2018-04-17 Thread Derrick Stolee
The commit-graph feature is now integrated with 'fsck' and 'gc',
so remove those items from the "Future Work" section of the
commit-graph design document.

Signed-off-by: Derrick Stolee 
---
 Documentation/technical/commit-graph.txt | 9 -
 1 file changed, 9 deletions(-)

diff --git a/Documentation/technical/commit-graph.txt 
b/Documentation/technical/commit-graph.txt
index d9f2713efa..d04657b781 100644
--- a/Documentation/technical/commit-graph.txt
+++ b/Documentation/technical/commit-graph.txt
@@ -118,9 +118,6 @@ Future Work
 - The commit graph feature currently does not honor commit grafts. This can
   be remedied by duplicating or refactoring the current graft logic.
 
-- The 'commit-graph' subcommand does not have a "verify" mode that is
-  necessary for integration with fsck.
-
 - After computing and storing generation numbers, we must make graph
   walks aware of generation numbers to gain the performance benefits they
   enable. This will mostly be accomplished by swapping a commit-date-ordered
@@ -142,12 +139,6 @@ Future Work
   such as "ensure_tree_loaded(commit)" that fully loads a tree before
   using commit->tree.
 
-- The current design uses the 'commit-graph' subcommand to generate the graph.
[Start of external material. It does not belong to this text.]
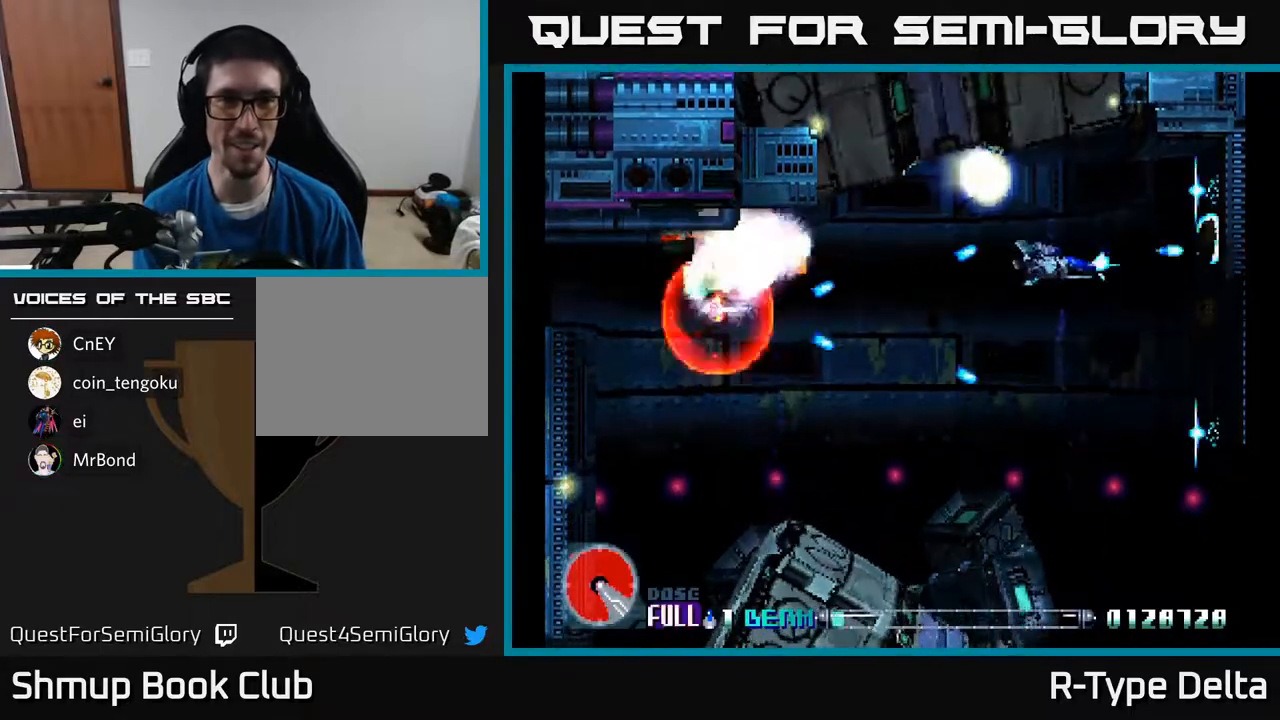
{"buttons": ["X", "DPAD_LEFT"], "events": [[17, "DPAD_LEFT", "down"], [33, "DPAD_DOWN", "up"], [33, "X", "up"], [100, "X", "down"], [233, "X", "up"], [283, "DPAD_DOWN", "down"], [283, "DPAD_LEFT", "up"], [283, "X", "down"], [333, "A", "down"], [400, "X", "up"], [467, "DPAD_LEFT", "down"], [467, "X", "down"], [483, "A", "up"], [483, "DPAD_DOWN", "up"]]}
-  When this feature stabilizes enough to recommend to most users, we should
-  add automatic graph writes to common operations that create many commits.
-  For example, one could compute a graph on 'clone', 'fetch', or 'repack'
-  commands.
-
 - A server could provide a commit graph file as part of the network protocol
   to avoid extra calculations by clients. This feature is only of benefit if
   the user is willing to trust the file, because verifying the file is correct
-- 
2.17.0.39.g685157f7fb